In summary, Harvey murine sarcoma virus is a retrovirus that carries the v-src oncogene, causing uncontrolled cell growth and leading to the development of sarcomas in infected mice.
Adenovirus E1A proteins are the early region 1A proteins encoded by adenoviruses, a group of viruses that commonly cause respiratory infections in humans. The E1A proteins play a crucial role in the regulation of the viral life cycle and host cell response. They function as transcriptional regulators, interacting with various cellular proteins to modulate gene expression and promote viral replication.
There are two major E1A protein isoforms, 289R and 243R, which differ in their amino-terminal regions due to alternative splicing of the E1A mRNA. The 289R isoform contains an additional 46 amino acids at its N-terminus compared to the 243R isoform. Both isoforms share conserved regions, including a strong transcriptional activation domain and a binding domain for cellular proteins involved in transcriptional regulation, such as retinoblastoma protein (pRb) and p300/CBP.

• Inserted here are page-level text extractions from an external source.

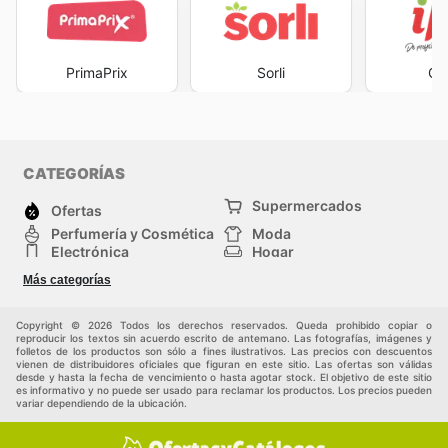
PrimaPrix
Sorli
Ca
CATEGORÍAS
Supermercados
Ofertas
Perfumería y Cosmética
Moda
Electrónica
Hogar
Deporte
Bricolaje y jardinería
Más categorías
Juguetes y bebés
Auto y Moto
Mascotas
Otros
Copyright © 2026 Todos los derechos reservados. Queda prohibido copiar o
reproducir los textos sin acuerdo escrito de antemano. Las fotografías, imágenes y
folletos de los productos son sólo a fines ilustrativos. Las precios con descuentos
vienen de distribuidores oficiales que figuran en este sitio. Las ofertas son válidas
desde y hasta la fecha de vencimiento o hasta agotar stock. El objetivo de este sitio
es informativo y no puede ser usado para reclamar los productos. Los precios pueden
variar dependiendo de la ubicación.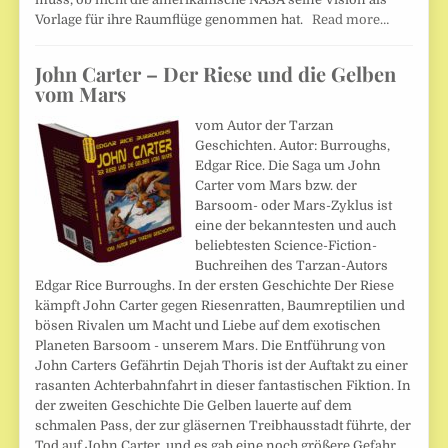
Vorlage für ihre Raumflüge genommen hat.
Read more…
John Carter – Der Riese und die Gelben
vom Mars
vom Autor der Tarzan
Geschichten. Autor: Burroughs,
Edgar Rice. Die Saga um John
Carter vom Mars bzw. der
Barsoom- oder Mars-Zyklus ist
eine der bekanntesten und auch
beliebtesten Science-Fiction-
Buchreihen des Tarzan-Autors
Edgar Rice Burroughs. In der ersten Geschichte Der Riese
kämpft John Carter gegen Riesenratten, Baumreptilien und
bösen Rivalen um Macht und Liebe auf dem exotischen
Planeten Barsoom - unserem Mars. Die Entführung von
John Carters Gefährtin Dejah Thoris ist der Auftakt zu einer
rasanten Achterbahnfahrt in dieser fantastischen Fiktion. In
der zweiten Geschichte Die Gelben lauerte auf dem
schmalen Pass, der zur gläsernen Treibhausstadt führte, der
Tod auf John Carter, und es gab eine noch größere Gefahr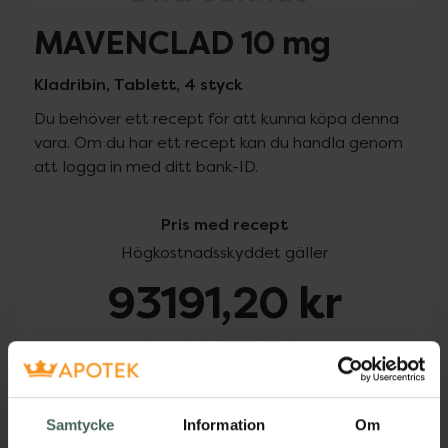
MAVENCLAD 10 mg
Kladribin, Tablett, 4 styck
Du behöver ett recept för att kunna köpa denna
vara. Om du har ett recept kan du handla genom
att logga in med ditt bank-ID.
Pris med recept
Högkostnadsskyddet gäller
93191,20 kr
I apotek:
93191,20 kr
Köp via ditt recept
Samtycke
Information
Om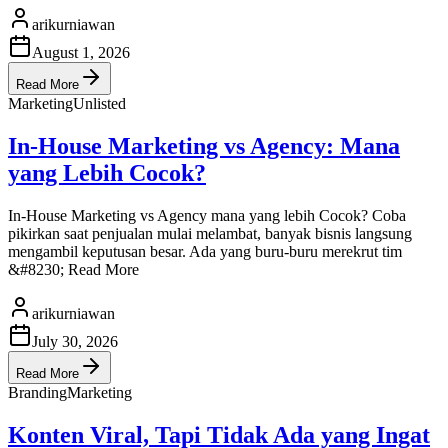
arikurniawan
August 1, 2026
Read More
Marketing
Unlisted
In-House Marketing vs Agency: Mana
yang Lebih Cocok?
In-House Marketing vs Agency mana yang lebih Cocok? Coba
pikirkan saat penjualan mulai melambat, banyak bisnis langsung
mengambil keputusan besar. Ada yang buru-buru merekrut tim
&#8230; Read More
arikurniawan
July 30, 2026
Read More
Branding
Marketing
Konten Viral, Tapi Tidak Ada yang Ingat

The interaction between E1A proteins and pRb is particularly important because it leads to the release of E2F transcription factors, which are essential for the initiation of viral DNA replication. By binding and inactivating pRb, E1A proteins promote the expression of cell cycle-regulated genes that facilitate viral replication in dividing cells.
In summary, adenovirus E1A proteins are multifunctional regulatory proteins involved in the control of viral gene expression and host cell response during adenovirus infection. They manipulate cellular transcription factors and pathways to create a favorable environment for viral replication.

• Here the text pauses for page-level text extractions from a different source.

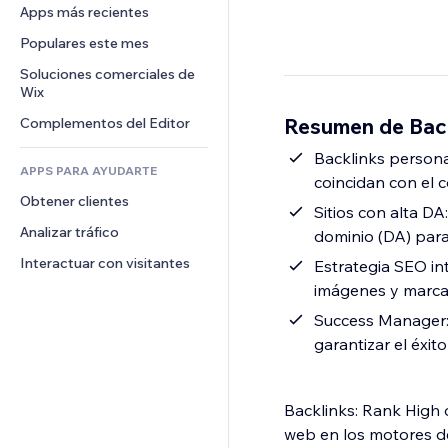
Conversión
Almacenamiento de mercancía
Apps más recientes
PDF
Efectos de imágenes
Chat
Triangulación de envíos
Compartir archivos
Populares este mes
Botones y menús
Comentarios
Precios y suscripciones
Noticias
Banners e insignias
Soluciones comerciales de 
Teléfono
Crowdfunding
Wix
Servicios de contenido
Calculadoras
Comunidad
Alimentos y bebidas
Resumen de Back
Complementos del Editor
Efectos de texto
Buscar
Reseñas y testimonios
Clima
Backlinks persona
CRM
APPS PARA AYUDARTE
coincidan con el c
Gráficos y tablas
Obtener clientes
Sitios con alta DA
Analizar tráfico
dominio (DA) para 
Interactuar con visitantes
Estrategia SEO int
imágenes y marcad
Success Manager: 
garantizar el éxit
Backlinks: Rank High o
web en los motores de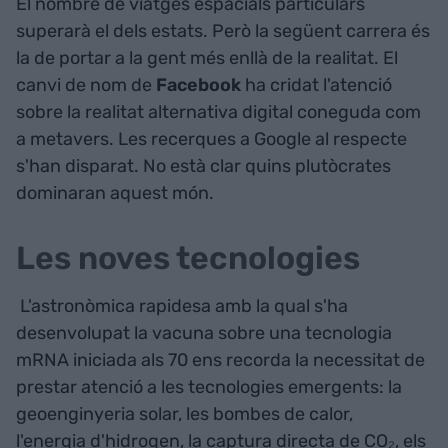
El nombre de viatges espacials particulars
superarà el dels estats. Però la següent carrera és
la de portar a la gent més enllà de la realitat. El
canvi de nom de
Facebook
ha cridat l'atenció
sobre la realitat alternativa digital coneguda com
a metavers. Les recerques a Google al respecte
s'han disparat. No està clar quins plutòcrates
dominaran aquest món.
Les noves tecnologies
L'astronòmica rapidesa amb la qual s'ha
desenvolupat la vacuna sobre una tecnologia
mRNA iniciada als 70 ens recorda la necessitat de
prestar atenció a les tecnologies emergents: la
geoenginyeria solar, les bombes de calor,
l'energia d'hidrogen, la captura directa de CO₂, els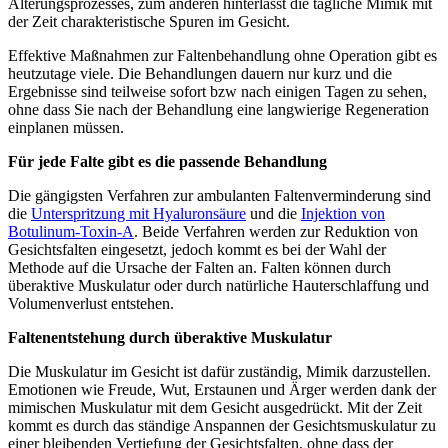
Alterungsprozesses, zum anderen hinterlässt die tägliche Mimik mit
der Zeit charakteristische Spuren im Gesicht.
Effektive Maßnahmen zur Faltenbehandlung ohne Operation gibt es
heutzutage viele. Die Behandlungen dauern nur kurz und die
Ergebnisse sind teilweise sofort bzw nach einigen Tagen zu sehen,
ohne dass Sie nach der Behandlung eine langwierige Regeneration
einplanen müssen.
Für jede Falte gibt es die passende Behandlung
Die gängigsten Verfahren zur ambulanten Faltenverminderung sind
die
Unterspritzung mit Hyaluronsäure
und die
Injektion von
Botulinum-Toxin-A
. Beide Verfahren werden zur Reduktion von
Gesichtsfalten eingesetzt, jedoch kommt es bei der Wahl der
Methode auf die Ursache der Falten an. Falten können durch
überaktive Muskulatur oder durch natürliche Hauterschlaffung und
Volumenverlust entstehen.
Faltenentstehung durch überaktive Muskulatur
Die Muskulatur im Gesicht ist dafür zuständig, Mimik darzustellen.
Emotionen wie Freude, Wut, Erstaunen und Ärger werden dank der
mimischen Muskulatur mit dem Gesicht ausgedrückt. Mit der Zeit
kommt es durch das ständige Anspannen der Gesichtsmuskulatur zu
einer bleibenden Vertiefung der Gesichtsfalten, ohne dass der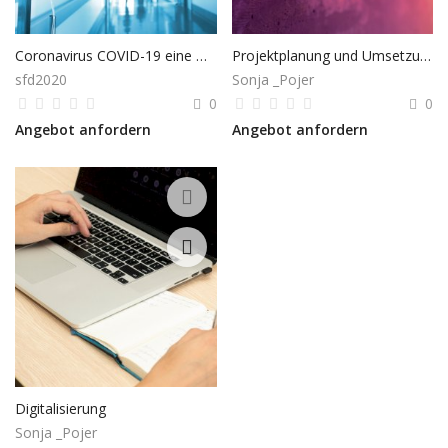
Coronavirus COVID-19 eine Herausforderung für Unternehmen
Projektplanung und Umsetzungsbegleitung
sfd2020
Sonja _Pojer
0
0
Angebot anfordern
Angebot anfordern
Digitalisierung
Sonja _Pojer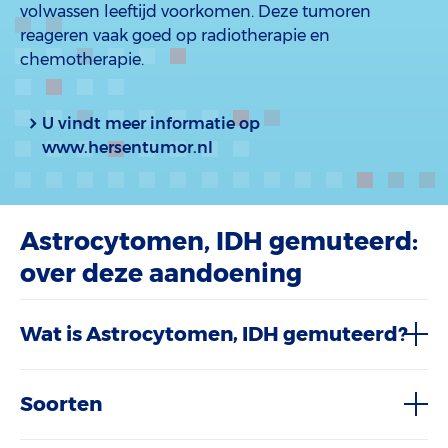
volwassen leeftijd voorkomen. Deze tumoren
reageren vaak goed op radiotherapie en
chemotherapie.
U vindt meer informatie op
www.hersentumor.nl
Astrocytomen, IDH gemuteerd:
over deze aandoening
Wat is Astrocytomen, IDH gemuteerd?
Soorten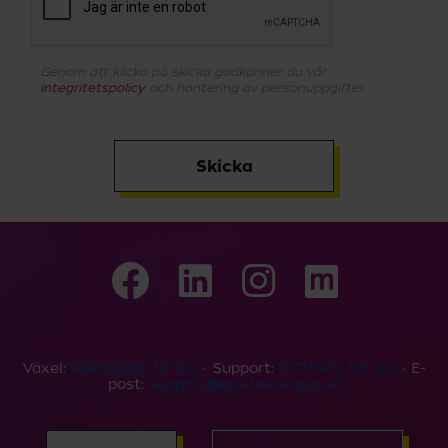
Genom att klicka på skicka godkänner du vår
integritetspolicy
och hantering av personuppgifter.
Skicka
Växel:
08-50 60 70 00
• Support:
0775-70 50 00
• E-
post:
support@arkitektkopia.se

Polyomavirus transforming antigens refer to specific proteins expressed by polyomaviruses that can induce cellular transformation and lead to the development of cancer. These antigens are called large T antigen (T-Ag) and small t antigen (t-Ag). They manipulate key cellular processes, such as cell cycle regulation and DNA damage response, leading to uncontrolled cell growth and malignant transformation.
The large T antigen is a multifunctional protein that plays a crucial role in viral replication and transformation. It has several domains with different functions:
1. Origin binding domain (OBD): Binds to the viral origin of replication, initiating DNA synthesis.
2. Helicase domain: Unwinds double-stranded DNA during replication.
3. DNA binding domain: Binds to specific DNA sequences and acts as a transcriptional regulator.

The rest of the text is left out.